**About this exercise:** Scan the records for the string "TogglePause". State how many lines contain it and add nothing.

Stored items:
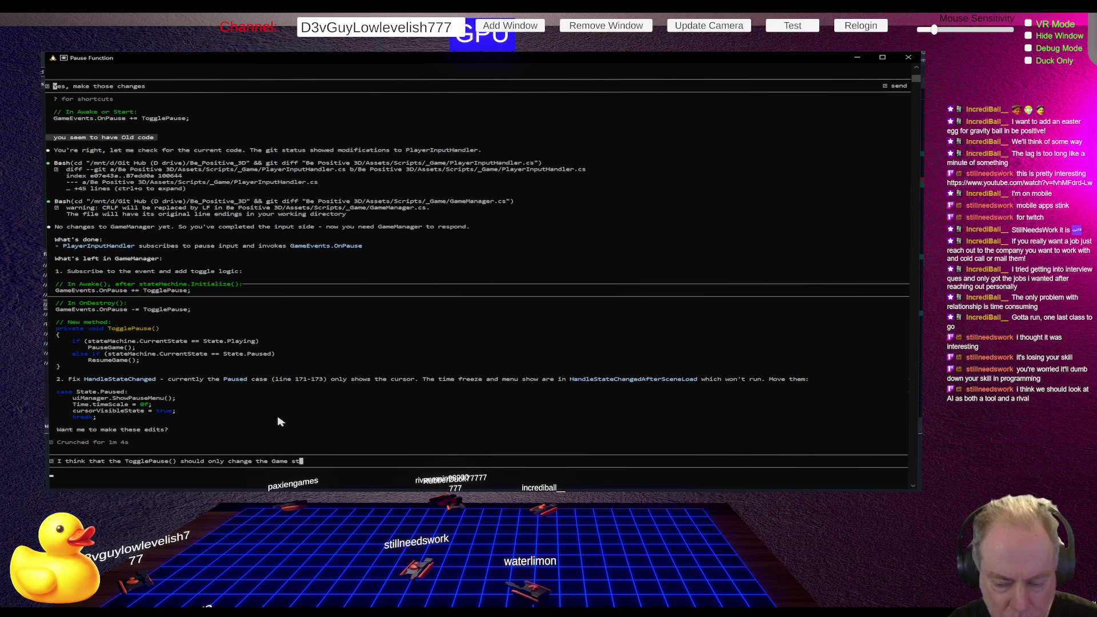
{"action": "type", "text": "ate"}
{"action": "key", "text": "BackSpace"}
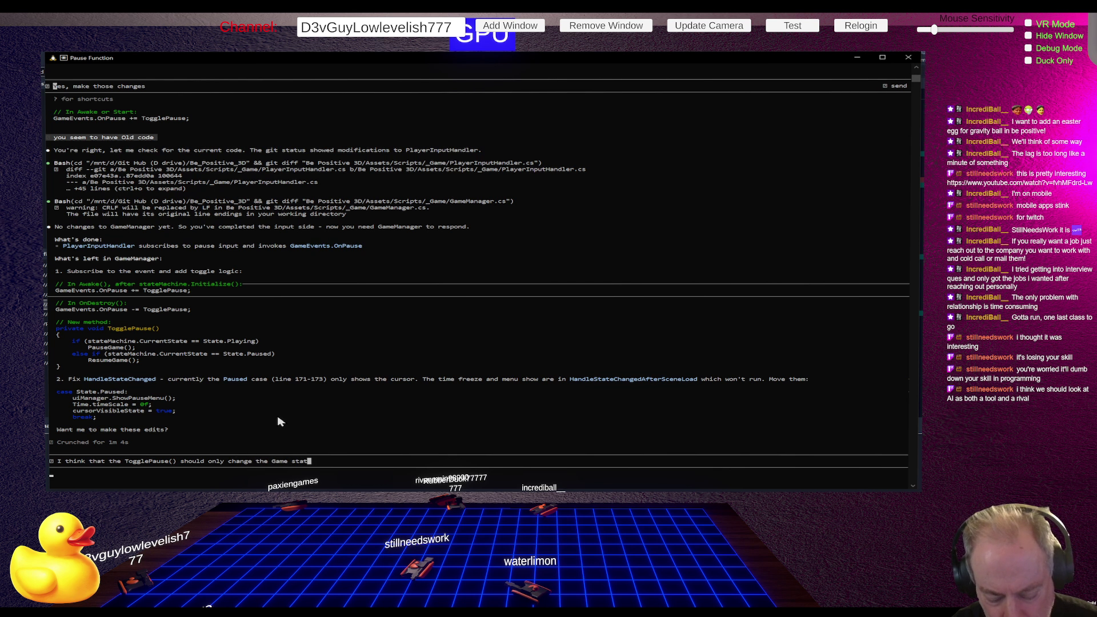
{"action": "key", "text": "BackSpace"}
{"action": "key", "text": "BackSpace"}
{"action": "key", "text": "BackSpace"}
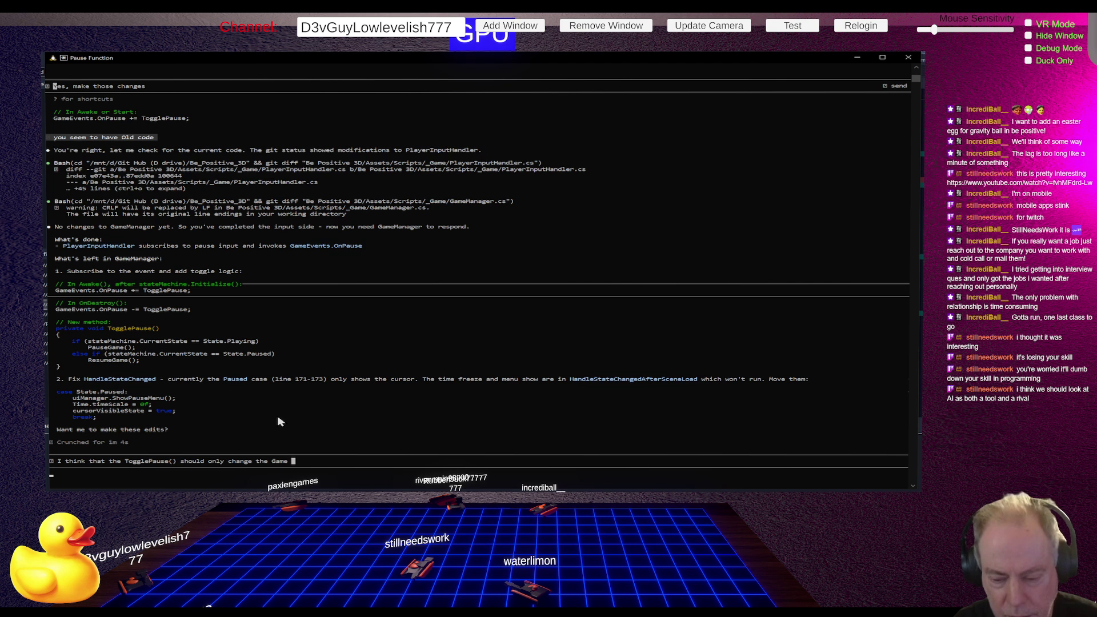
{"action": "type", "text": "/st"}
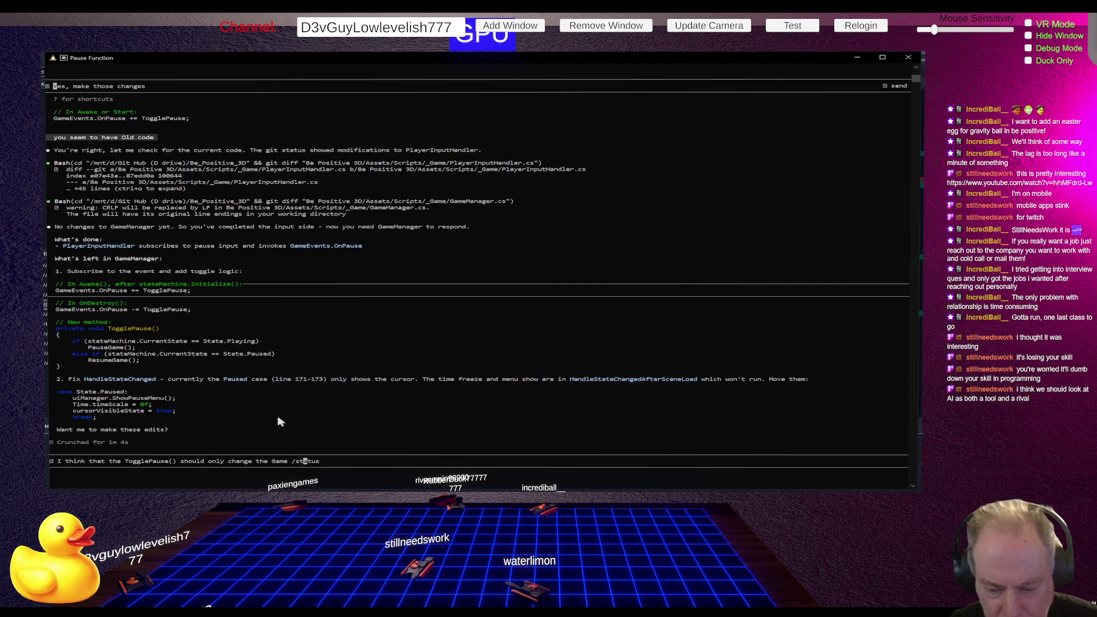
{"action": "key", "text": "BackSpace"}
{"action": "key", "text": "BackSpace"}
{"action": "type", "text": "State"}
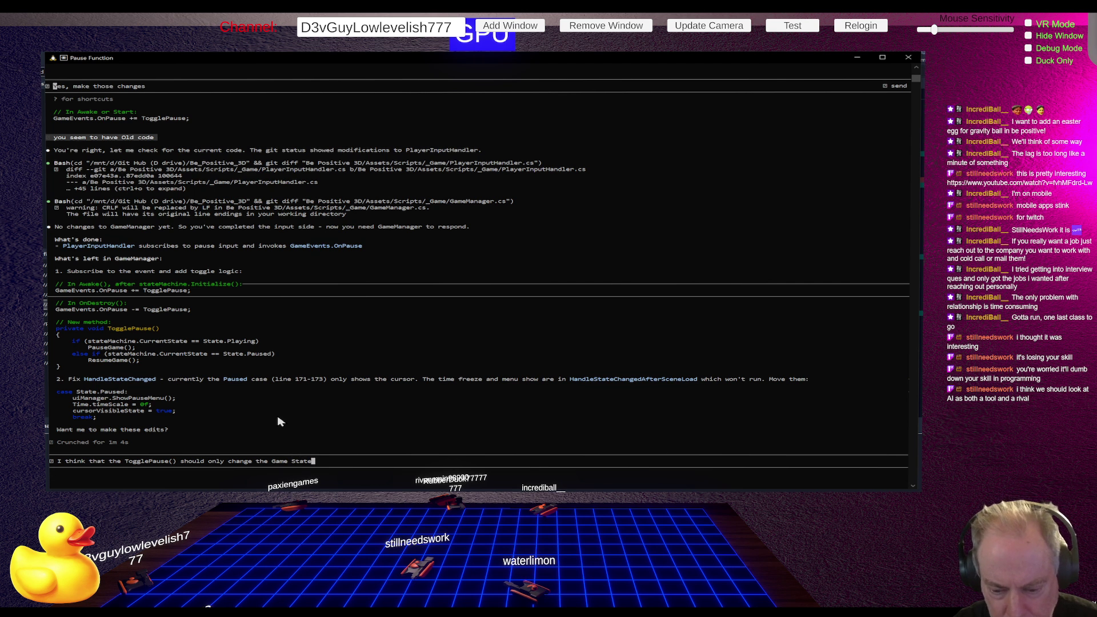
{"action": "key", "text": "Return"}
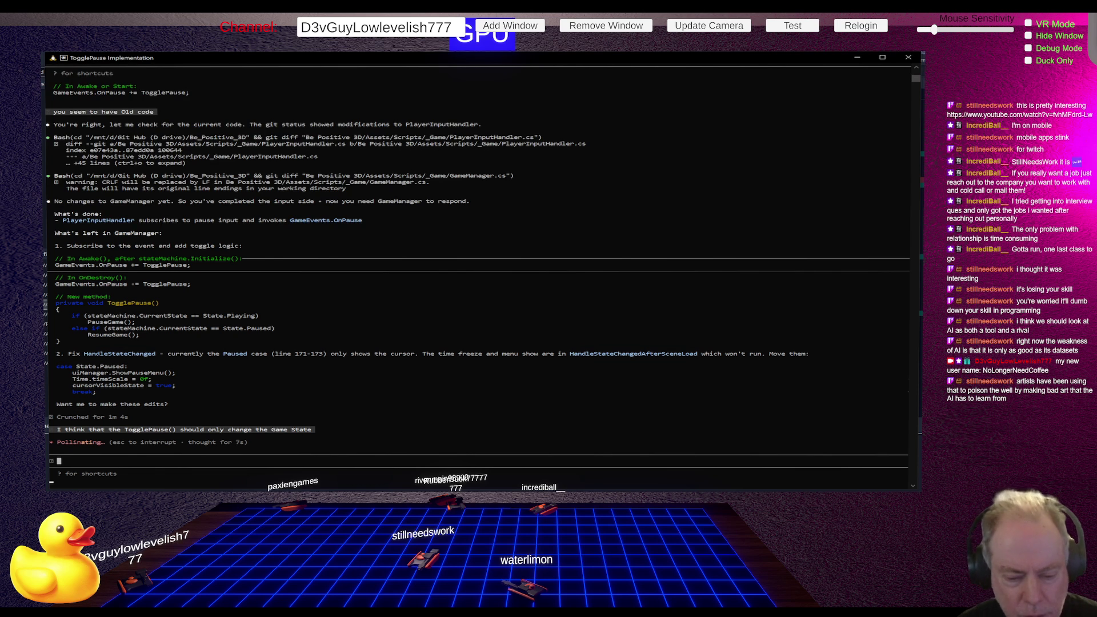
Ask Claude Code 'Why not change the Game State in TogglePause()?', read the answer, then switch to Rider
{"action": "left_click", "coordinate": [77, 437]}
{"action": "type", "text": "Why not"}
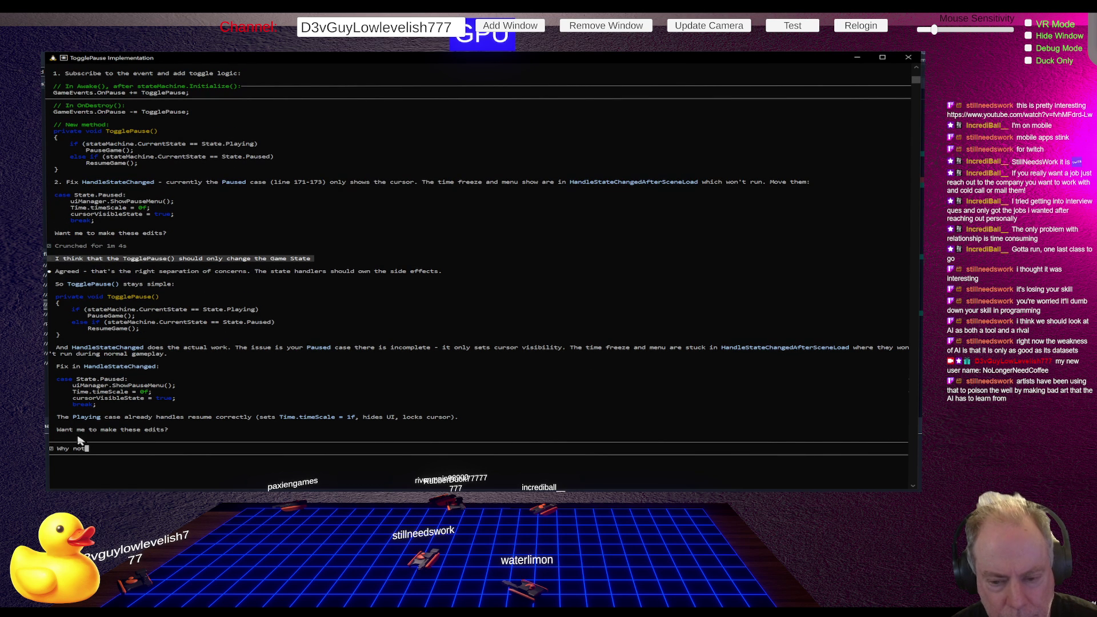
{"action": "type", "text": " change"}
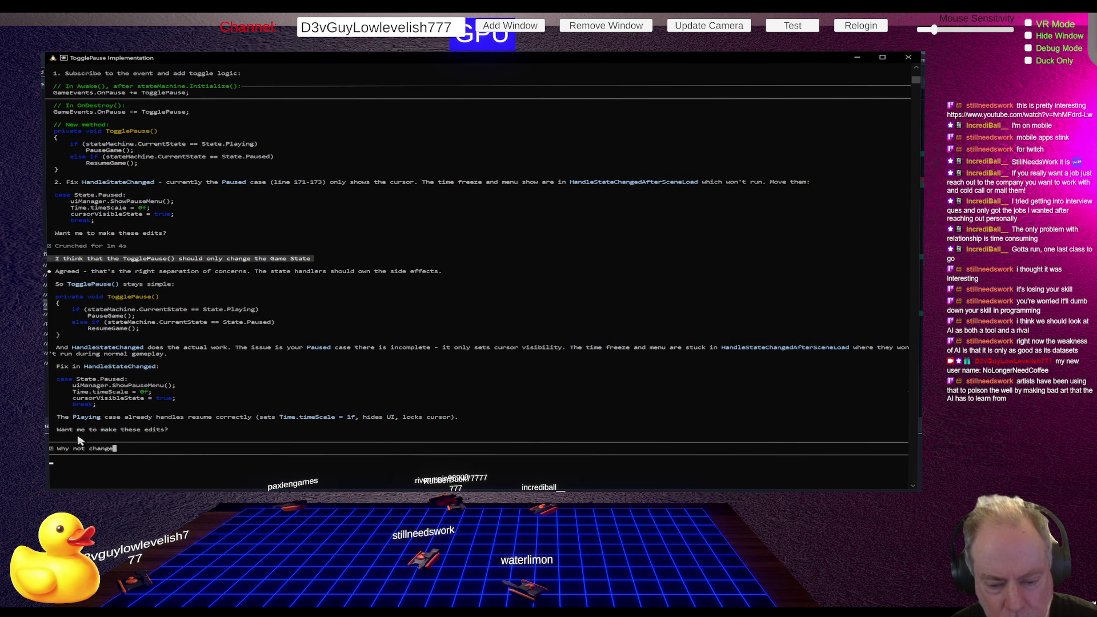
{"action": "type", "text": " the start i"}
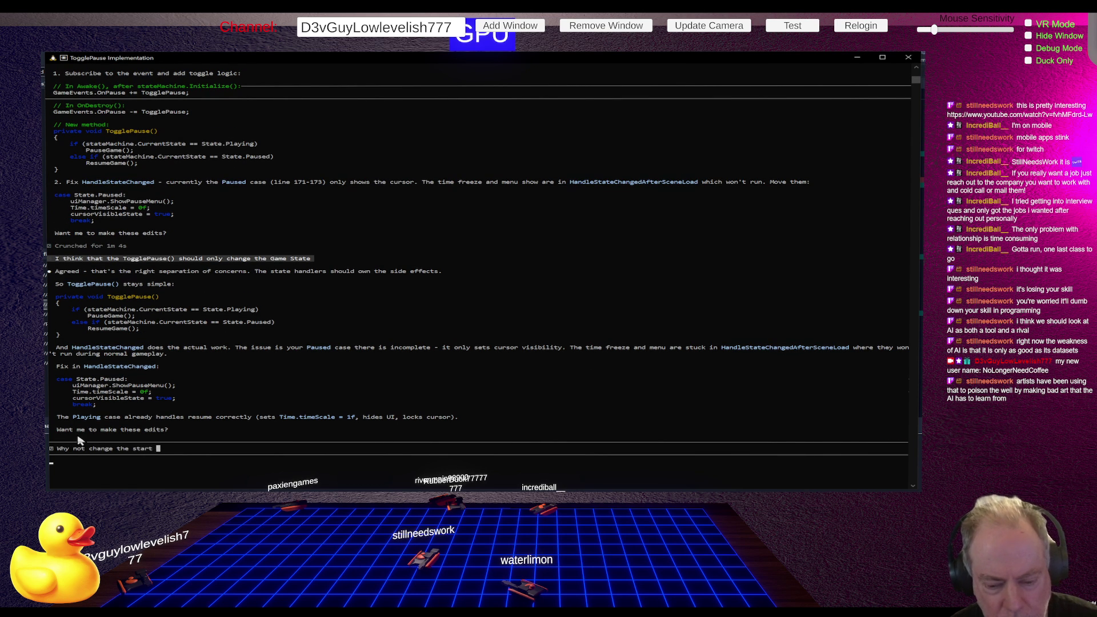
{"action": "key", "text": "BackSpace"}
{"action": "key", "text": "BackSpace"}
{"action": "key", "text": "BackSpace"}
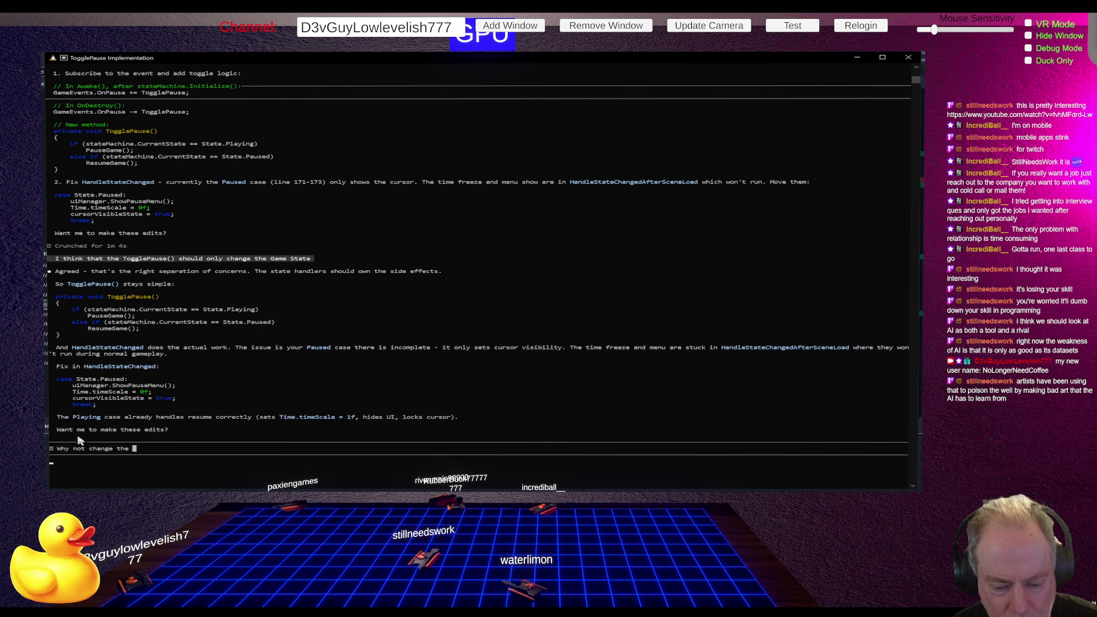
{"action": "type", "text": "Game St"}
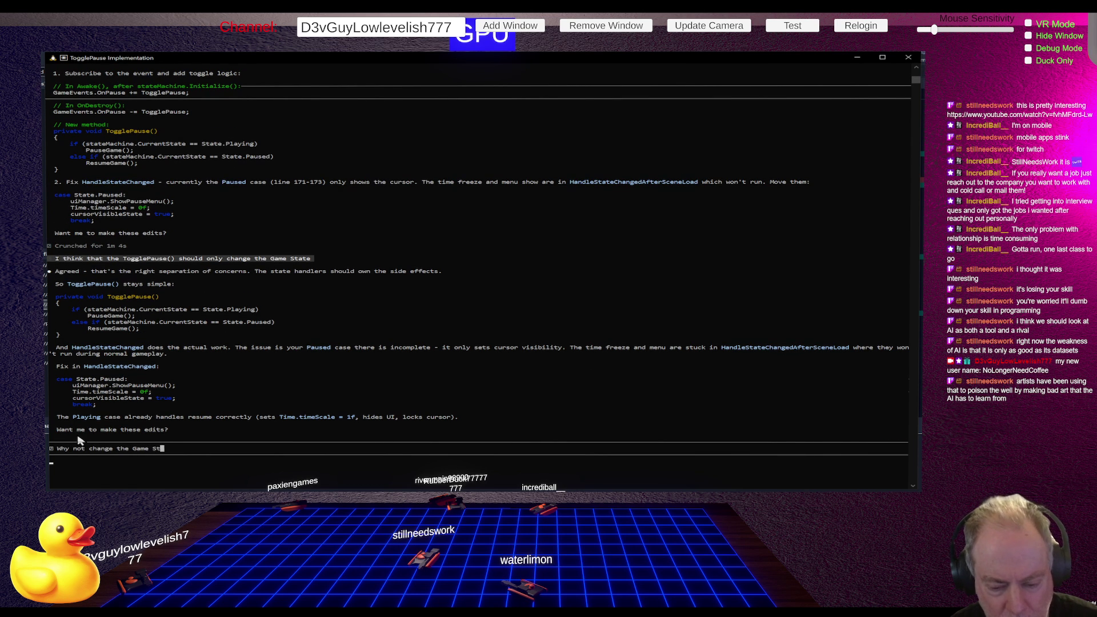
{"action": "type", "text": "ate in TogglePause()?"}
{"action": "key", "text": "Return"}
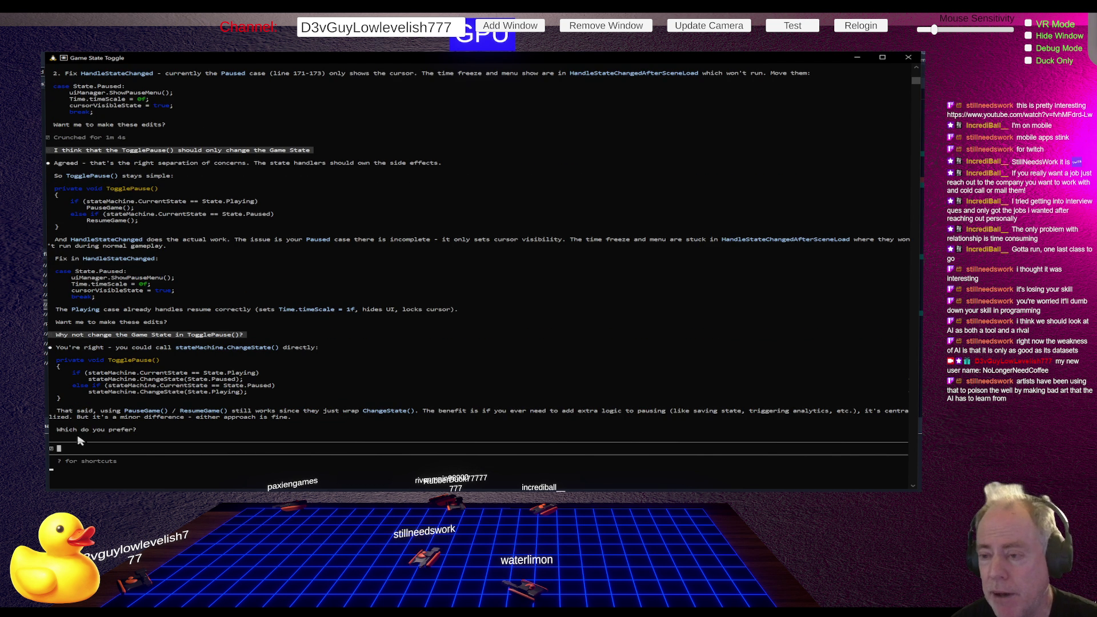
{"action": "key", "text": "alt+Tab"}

**Task output:** 2